Auctioneer Interface In Depth

Auctioneer is very user friendly, even to a World of Warcraft novice, but some explanation is always nice to have! Without further ado!


1.) Your Scan button. The most important tool in Auctioneer! It scans the WoW's Auction House and saves all pricing information in a nifty database.

2.) Search Auctions. Let's you filter through the data Auctioneer gathered, based on bid price, buyout price, profit margin, etc. In depth information further down in this post.

3.) Post Auctions. The tab that brings you to the area where you can post your own Auctions.

4.) Btmscan. Bottom Scanner, very a handy tool. More information further down in the post.

5.) Transactions. This keeps track of what you've bought and how much gold paid. It's a handy way to gauge how much gold you've earned (or, unfortunately, lost!)

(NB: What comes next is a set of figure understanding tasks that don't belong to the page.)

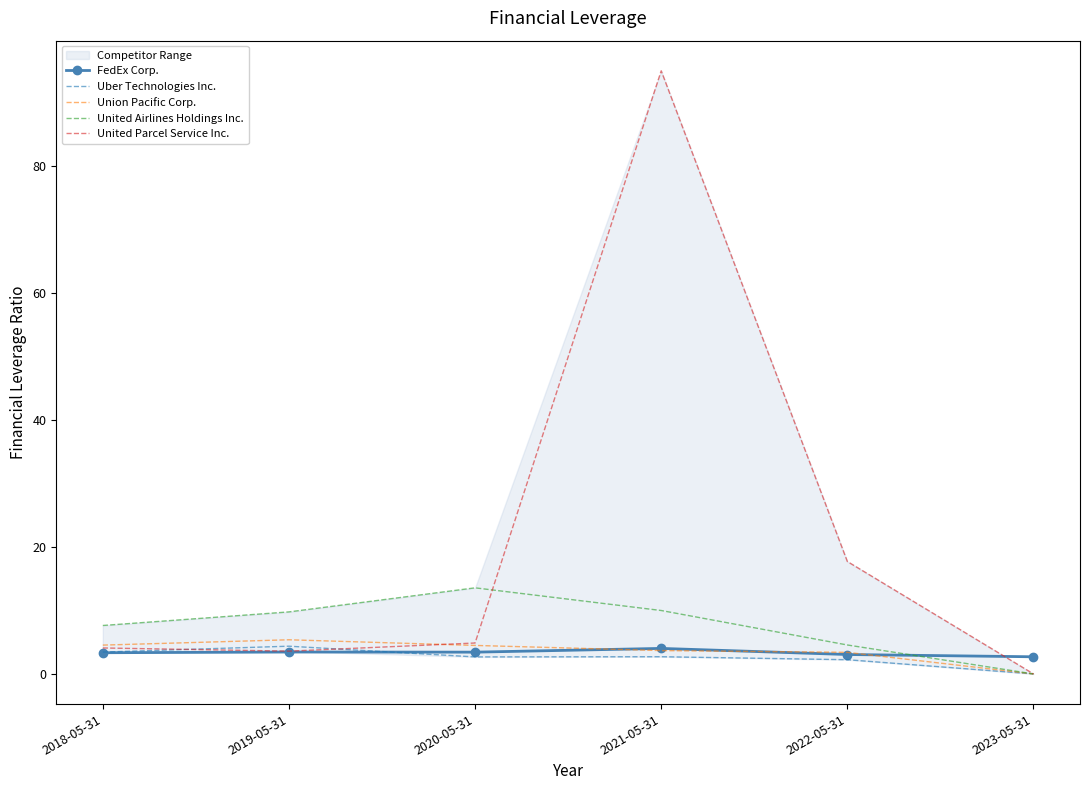

Reading left to right, list all the values displayed in this chart.

FedEx Corp.: 2018-05-31=3.3	2019-05-31=3.5	2020-05-31=3.4	2021-05-31=4.0	2022-05-31=3.1	2023-05-31=2.7
Uber Technologies Inc.: 2018-05-31=3.4	2019-05-31=4.4	2020-05-31=2.7	2021-05-31=2.7	2022-05-31=2.2	2023-05-31=0.0
Union Pacific Corp.: 2018-05-31=4.5	2019-05-31=5.4	2020-05-31=4.5	2021-05-31=3.7	2022-05-31=3.4	2023-05-31=0.0
United Airlines Holdings Inc.: 2018-05-31=7.6	2019-05-31=9.8	2020-05-31=13.6	2021-05-31=10.0	2022-05-31=4.6	2023-05-31=0.0
United Parcel Service Inc.: 2018-05-31=4.1	2019-05-31=3.6	2020-05-31=4.9	2021-05-31=95.0	2022-05-31=17.7	2023-05-31=0.0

1.) Search. This dropdown lets you search according to Bids, Buyouts, search the competition, search for particular items (nice for monopolizing purposes), and search according to seller. Set the Minimum Profit to whatever you'd like, and Auctioneer will only return profits of that amount or greater. I generally set mine to 1 or 1.5 gold.

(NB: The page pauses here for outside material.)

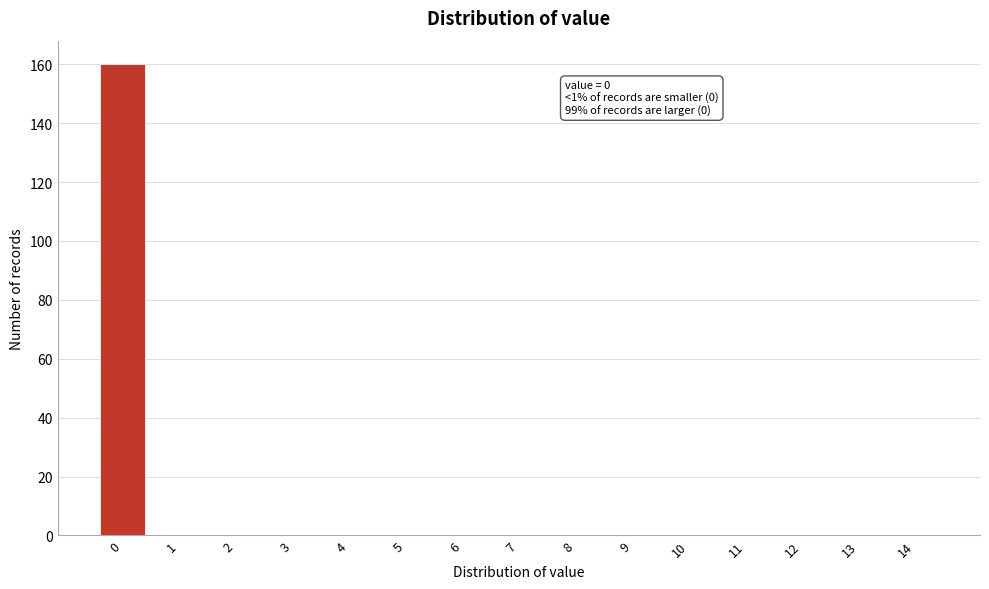

Reading left to right, transcribe all the data shown in this chart.

0=160	1=0	2=0	3=0	4=0	5=0	6=0	7=0	8=0	9=0	10=0	11=0	12=0	13=0	14=0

2.) Min PCT Less. "PCT" stands for percent, and means "percent discount from highest sellable price". So an item listed with 80pct is going for 80% cheaper than what you can get for it on the Auction House, and so is 80% profit. I keep this at 30, because I like to see all my auctions, even the low profit ones. Sorting by PCT is a good way to search out good deals. The highest PCT auctions are usually bids set to 1 silver, with the seller wanting a bidding war to occur. Look for 100PCT items with a "short" time left and bid, and if you win you're making 100% profit!

3.) Minimum Bid Percent. This one is kind of confusing. It filters based on how many times you've seen an item at auction, and it has been bid on. So, if you set it for "1%", it will return any scanned auctions that have only been bid on 1% of the time, and so are very poor sellers. Setting it to, say, 80% will return only auctions that have been bid on 80% or more of the times they've been posted. I recommend leaving this at zero and judging the sale-worthiness on an item-specific scale. After all, many epic items, expensive items and new items in World of Warcraft will have been bid on very few times!

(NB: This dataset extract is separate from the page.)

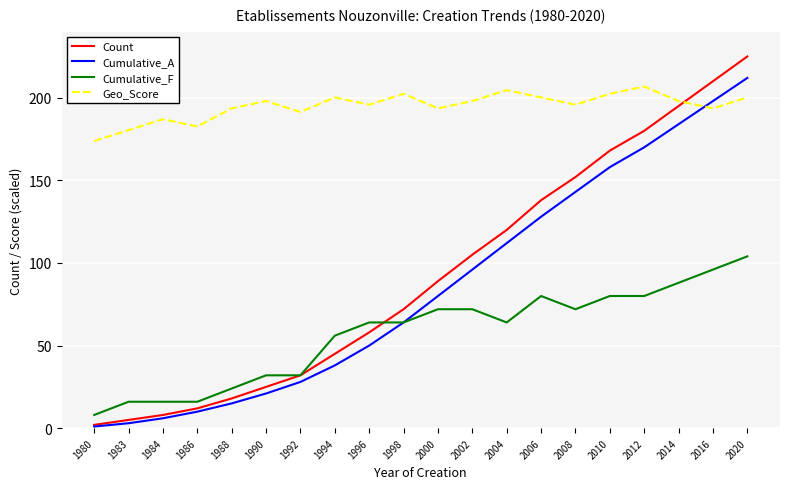

What are all the series names shown in the legend?

Count, Cumulative_A, Cumulative_F, Geo_Score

4.) Maximum Time Left. Just what it sounds like. It only returns auctions with the amount of time you set or less. I like to set mine for "very long" to return all auctions, then just sort the list according to time left (click the time left column in the main window) to organize into order of short, medium, long, very long.

5.) Item specifics. Here can you specify what KIND of item to search for (category restrictions), minimum quality (search only grays, greens, blues, purples, artifact, whatever), and search for a particular item, in the last window at the bottom.

For tips on how to buy smartly with Auctioneer, see my post Buying With Auctioneer.

I feel that the post auctions tab requires little explanation, so I will keep it brief. Starting price is the price the auction begins at, what the first bid will cost. Buyout price is how much someone can pay to buy it immediately. You can set the auction to 2, 8, or 24 hours in length before having it expire if no one bids on it. You can find some tips on selling in my Selling With Auctioneer post.

1.) Bottom Scanner is easy to use. Just hit "Play" and review the auctions it alerts you to. It searches the auction house every 20 seconds for the last 50 auctions posted and looks for undervalued items. Go here for more information about it.

And lastly, the transactions tab. I'm not going to put a screenshot up, because you won't need one. It simply logs the date of your transactions, if it was a buy or sell, what the item was, what you made/lost, and who bought it or sold it to you!